When I first started to work on the Free Code Camp (FCC) projects, I was in over my head. I had just completed the lessons and had retained nothing, and yet I thought I could start creating these webpage challenges. Pfah.
And on top of this, I initially thought that the FCC Responsive Web Design projects were meant to be recreated, not just serve as inspiration. And yet, when I began work on the simplest one (the Tribute page), I found that I had no idea what to do or where to start. As a result, I snuck a hundred too many peaks at the example's source code during the tribute page's creation, and, well, it didn't count. I did the same thing with the Survey page challenge.
It was after that that I figured out that we are meant to use the examples as, well, examples, and that we are supposed to go in with our own designs, content, and style to finish the projects. Still, I wasn't even ready to code on my own, let alone design the damn things, too. I decided that, to help myself learn, I would do the projects twice - the first time as a recreation of the example page (which would help me learn), and then my own content, style, and design.
The thing about the FCC lessons is that they don't seem to be enough to learn coding by themselves, which was how I was initially treating them. When that wasn't working for me, I looked into some additional free coding lessons. I discovered W3Schools, Codecademy, and Mozilla Developer, and the combination of the four websites (and hours of taking notes) finally helped me start to retain HTML and CSS rules.
Completed Projects
I successfully recreated the Survey page:
the Technical Documentation page:
and the Product Landing Page project:
I was doing well with the Portfolio project (until I tried to make it responsive, which screwed up the main grid of content; this caused me to put it aside until I learned more about Flex and Grid, but I haven't touched it since).
In the meantime, I finally tackled the Tribute project on my own and created a Muse tribute page:
I don't necessarily like the outcome - I think that it takes a single glance to see that it's total amateur hour - but hey, it's my own design, content, and style. It was my first page that I'd completed 100% on my own!

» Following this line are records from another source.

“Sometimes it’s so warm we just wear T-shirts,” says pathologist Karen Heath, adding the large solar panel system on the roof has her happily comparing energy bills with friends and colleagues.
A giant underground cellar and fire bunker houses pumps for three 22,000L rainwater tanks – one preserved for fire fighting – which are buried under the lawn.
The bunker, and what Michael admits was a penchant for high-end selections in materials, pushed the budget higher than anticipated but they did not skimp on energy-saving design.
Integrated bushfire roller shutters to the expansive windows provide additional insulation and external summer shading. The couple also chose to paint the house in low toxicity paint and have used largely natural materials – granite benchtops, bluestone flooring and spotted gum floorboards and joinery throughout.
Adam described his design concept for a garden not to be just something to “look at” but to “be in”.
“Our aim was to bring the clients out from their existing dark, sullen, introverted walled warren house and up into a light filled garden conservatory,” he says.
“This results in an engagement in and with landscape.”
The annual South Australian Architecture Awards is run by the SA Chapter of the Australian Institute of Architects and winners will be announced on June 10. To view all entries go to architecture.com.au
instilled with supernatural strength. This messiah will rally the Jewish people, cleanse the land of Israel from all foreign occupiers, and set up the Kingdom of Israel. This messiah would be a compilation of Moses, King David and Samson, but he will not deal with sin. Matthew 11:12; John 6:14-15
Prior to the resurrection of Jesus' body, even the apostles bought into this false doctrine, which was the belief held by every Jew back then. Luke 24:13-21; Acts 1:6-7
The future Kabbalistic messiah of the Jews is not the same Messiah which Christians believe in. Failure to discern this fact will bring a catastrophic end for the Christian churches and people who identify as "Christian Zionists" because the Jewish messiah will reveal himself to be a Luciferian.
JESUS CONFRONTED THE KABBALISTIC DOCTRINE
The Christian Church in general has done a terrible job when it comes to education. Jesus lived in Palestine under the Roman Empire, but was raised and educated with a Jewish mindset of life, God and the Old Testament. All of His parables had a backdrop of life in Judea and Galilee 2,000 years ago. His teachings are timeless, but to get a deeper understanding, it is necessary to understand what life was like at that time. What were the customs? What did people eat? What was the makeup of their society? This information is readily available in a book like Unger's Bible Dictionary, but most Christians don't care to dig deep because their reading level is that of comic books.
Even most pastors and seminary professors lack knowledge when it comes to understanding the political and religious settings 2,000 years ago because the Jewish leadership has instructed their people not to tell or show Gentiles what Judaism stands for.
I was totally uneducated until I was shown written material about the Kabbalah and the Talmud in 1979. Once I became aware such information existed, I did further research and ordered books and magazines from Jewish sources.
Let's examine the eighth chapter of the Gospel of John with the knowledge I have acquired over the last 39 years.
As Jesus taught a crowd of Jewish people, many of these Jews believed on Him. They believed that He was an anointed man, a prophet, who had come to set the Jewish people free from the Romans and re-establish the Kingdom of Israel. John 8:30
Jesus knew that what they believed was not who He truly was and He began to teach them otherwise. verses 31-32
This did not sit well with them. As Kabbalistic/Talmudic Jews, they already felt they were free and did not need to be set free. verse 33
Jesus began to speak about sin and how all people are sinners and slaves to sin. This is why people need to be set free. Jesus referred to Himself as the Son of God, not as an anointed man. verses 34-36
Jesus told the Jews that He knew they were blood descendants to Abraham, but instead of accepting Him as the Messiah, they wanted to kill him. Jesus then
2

After that, I did the same with the Technical Documentation project (which is more my cup of tea anyway), and I am far more impressed with that result than I am with my Muse tribute page:
I'm just very happy to see that I'm improving with each and every project!
What project is next?
I'm at a little bit of a standstill. I still have the Survey and Product Landing Page projects, plus the Portfolio page (which will come after I've completed the others). Unfortunately, I really want these remaining pages to be 100% my own as well, and I'm blanking on content for both the Survey page and the Product Landing Page. I researched some product landing pages earlier today and caught a little bit of inspiration, so I think I may start that up soon. I'm spending my time trying to learn other coding languages, but that's another post in itself.